Zircons from the Sierra Blanca Peaks, a group of mildly peraluminous, rare-element-enriched rhyolite laccoliths in Trans-Pecos Texas, display textures that indicate formation and/or alteration in a hydrothermal environment. These zircons can be categorized into three types according to host rock, texture, and mineral chemistry: (1) magmatic zircons hosted by intrusive igneous rocks; (2) hydrothermal (or late magmatic) zircon overgrowths on magmatic zircons; and (3) hydrothermal zircons hosted by replacement bodies of fluorite in limestone. Rims of magmatic zircons from the Round Top intrusion generally are enriched in Y, Hf, Th, and U relative to cores. Magmatic zircons from the Sierra Blanca intrusion show a negative correlation between Y and U contents. Overgrowths from the Round Top intrusion have generally higher Hf contents (5.1 to 7.6 wt% HfO2) than do their magmatic substrates (3.9 to 6.3 wt%). Hydrothermal zircons in replacement bodies contain much less Hf (1.1 to 2.2 wt% HfO2). Compositions of magmatic zircons vary between intrusions.

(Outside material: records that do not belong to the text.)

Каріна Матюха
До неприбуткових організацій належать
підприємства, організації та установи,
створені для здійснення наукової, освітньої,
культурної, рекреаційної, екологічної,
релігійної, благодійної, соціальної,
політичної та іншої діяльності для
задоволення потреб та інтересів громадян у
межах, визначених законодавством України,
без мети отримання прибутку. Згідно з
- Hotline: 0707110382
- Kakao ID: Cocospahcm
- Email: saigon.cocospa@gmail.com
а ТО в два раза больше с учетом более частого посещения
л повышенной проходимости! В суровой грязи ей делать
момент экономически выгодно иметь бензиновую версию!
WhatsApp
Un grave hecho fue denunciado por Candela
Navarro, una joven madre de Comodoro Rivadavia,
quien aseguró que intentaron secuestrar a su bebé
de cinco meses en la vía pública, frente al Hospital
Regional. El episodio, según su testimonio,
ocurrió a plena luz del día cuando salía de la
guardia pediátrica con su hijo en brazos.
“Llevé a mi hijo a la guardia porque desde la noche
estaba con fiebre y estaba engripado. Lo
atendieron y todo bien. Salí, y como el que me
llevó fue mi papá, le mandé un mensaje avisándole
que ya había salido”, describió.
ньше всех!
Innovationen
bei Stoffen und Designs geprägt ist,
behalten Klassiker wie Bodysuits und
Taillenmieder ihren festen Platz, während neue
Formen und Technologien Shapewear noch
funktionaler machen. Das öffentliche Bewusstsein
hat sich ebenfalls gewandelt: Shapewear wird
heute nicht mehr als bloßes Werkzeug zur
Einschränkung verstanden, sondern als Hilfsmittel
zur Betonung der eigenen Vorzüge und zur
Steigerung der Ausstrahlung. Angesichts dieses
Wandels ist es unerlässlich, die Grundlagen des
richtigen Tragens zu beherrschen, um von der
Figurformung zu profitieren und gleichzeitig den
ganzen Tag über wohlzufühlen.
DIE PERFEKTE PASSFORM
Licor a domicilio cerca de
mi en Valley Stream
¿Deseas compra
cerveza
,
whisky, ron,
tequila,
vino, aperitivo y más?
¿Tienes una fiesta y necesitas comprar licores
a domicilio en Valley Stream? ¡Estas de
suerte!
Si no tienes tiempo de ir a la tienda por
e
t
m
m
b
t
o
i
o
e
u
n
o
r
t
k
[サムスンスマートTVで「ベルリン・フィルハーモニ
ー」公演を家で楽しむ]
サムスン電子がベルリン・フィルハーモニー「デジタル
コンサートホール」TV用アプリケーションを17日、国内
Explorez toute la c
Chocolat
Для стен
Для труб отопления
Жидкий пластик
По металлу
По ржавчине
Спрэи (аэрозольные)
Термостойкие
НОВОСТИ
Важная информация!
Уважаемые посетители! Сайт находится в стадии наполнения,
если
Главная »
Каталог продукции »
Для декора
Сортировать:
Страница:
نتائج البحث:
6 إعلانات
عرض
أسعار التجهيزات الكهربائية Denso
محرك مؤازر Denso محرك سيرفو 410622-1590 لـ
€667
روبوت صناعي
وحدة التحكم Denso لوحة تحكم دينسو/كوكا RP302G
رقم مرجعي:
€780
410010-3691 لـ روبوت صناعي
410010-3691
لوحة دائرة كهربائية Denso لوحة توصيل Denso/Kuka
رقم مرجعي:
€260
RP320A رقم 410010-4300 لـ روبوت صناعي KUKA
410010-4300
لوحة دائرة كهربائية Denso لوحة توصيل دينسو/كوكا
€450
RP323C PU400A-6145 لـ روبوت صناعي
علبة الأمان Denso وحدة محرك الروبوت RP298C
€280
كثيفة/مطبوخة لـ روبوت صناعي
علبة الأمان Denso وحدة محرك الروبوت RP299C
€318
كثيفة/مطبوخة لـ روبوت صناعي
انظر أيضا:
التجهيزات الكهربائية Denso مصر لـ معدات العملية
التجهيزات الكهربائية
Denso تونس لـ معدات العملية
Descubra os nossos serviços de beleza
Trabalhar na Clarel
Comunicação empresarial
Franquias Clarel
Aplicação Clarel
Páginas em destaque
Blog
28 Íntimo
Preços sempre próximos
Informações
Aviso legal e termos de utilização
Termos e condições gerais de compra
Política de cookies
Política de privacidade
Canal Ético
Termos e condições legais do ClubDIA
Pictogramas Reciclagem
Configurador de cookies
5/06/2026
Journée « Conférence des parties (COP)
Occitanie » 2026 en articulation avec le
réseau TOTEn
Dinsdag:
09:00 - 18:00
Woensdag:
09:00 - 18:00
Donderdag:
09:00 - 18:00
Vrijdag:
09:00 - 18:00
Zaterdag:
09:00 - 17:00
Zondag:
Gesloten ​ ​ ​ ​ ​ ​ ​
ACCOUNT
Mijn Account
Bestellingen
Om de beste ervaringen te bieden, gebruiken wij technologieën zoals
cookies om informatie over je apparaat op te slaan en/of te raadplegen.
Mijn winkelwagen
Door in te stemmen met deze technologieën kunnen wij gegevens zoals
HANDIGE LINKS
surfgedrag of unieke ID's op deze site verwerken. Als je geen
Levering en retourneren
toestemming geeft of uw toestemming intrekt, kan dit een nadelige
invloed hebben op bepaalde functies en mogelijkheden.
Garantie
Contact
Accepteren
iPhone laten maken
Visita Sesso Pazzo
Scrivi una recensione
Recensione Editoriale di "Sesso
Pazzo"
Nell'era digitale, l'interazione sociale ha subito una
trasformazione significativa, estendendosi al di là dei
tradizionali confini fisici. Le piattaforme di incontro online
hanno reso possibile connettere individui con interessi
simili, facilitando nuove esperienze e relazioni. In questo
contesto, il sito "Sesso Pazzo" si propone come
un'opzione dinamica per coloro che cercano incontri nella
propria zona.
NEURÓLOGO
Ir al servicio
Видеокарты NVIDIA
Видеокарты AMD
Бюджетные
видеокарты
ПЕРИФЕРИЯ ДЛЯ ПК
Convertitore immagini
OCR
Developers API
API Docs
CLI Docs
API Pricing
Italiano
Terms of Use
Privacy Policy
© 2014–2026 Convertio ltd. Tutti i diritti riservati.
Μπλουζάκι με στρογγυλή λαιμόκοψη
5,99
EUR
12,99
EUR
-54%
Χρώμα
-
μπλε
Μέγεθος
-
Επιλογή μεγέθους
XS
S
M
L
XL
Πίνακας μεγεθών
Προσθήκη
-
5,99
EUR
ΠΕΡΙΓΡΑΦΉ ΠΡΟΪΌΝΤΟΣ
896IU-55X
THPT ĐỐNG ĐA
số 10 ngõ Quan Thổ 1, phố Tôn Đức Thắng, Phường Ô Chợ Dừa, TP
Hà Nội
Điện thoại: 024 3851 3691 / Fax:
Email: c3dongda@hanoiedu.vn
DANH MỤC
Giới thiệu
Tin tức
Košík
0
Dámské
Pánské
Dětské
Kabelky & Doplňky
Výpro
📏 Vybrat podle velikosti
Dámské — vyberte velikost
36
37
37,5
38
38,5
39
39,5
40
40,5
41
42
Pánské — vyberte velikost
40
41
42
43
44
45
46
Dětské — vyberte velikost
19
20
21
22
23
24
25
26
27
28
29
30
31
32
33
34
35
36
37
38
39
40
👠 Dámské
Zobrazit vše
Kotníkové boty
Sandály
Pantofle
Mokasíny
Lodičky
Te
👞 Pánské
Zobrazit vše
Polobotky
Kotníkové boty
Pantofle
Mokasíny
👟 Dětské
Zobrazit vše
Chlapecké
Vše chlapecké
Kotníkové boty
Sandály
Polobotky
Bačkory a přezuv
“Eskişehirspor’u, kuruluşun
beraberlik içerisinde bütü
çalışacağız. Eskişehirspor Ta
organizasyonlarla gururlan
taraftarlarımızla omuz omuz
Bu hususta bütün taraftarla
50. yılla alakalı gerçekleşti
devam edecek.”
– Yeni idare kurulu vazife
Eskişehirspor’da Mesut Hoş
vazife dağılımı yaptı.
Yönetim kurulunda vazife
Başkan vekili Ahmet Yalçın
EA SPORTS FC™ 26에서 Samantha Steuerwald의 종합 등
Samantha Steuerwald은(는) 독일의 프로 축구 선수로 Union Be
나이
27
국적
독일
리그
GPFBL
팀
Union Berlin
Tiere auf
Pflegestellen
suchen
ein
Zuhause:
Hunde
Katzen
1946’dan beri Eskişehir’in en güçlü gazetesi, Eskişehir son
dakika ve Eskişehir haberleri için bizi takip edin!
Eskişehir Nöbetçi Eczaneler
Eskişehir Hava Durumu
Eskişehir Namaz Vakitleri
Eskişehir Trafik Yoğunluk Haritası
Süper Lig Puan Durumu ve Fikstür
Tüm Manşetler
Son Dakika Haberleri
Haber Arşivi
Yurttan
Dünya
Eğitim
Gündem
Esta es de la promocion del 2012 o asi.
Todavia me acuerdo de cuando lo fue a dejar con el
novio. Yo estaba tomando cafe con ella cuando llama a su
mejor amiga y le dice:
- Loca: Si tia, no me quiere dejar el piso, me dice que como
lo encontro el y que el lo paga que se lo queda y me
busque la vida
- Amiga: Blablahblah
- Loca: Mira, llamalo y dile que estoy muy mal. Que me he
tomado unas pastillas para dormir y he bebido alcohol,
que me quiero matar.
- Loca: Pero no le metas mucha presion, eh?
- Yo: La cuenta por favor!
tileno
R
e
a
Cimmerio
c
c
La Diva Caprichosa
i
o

Magmatic zircons in most of the intrusions display amoeboid texture and, in samples from the more Th-rich intrusions, host numerous thorite inclusions. Some magmatic zircon grains from Round Top have conspicuously inclusion-free zircon overgrowths. Round Top also has zircon veinlets and tiny “stringers” that connect to the overgrowths. Zircon overgrowths also occur in the Triple Hill intrusion, where the magmatic zircons tend to be less corroded. Hydrothermal fluorspar replacement bodies in limestone that are associated with intrusion of the Sierra Blanca laccoliths contain subhedral to anhedral, commonly corroded, inclusion-free zircon grains.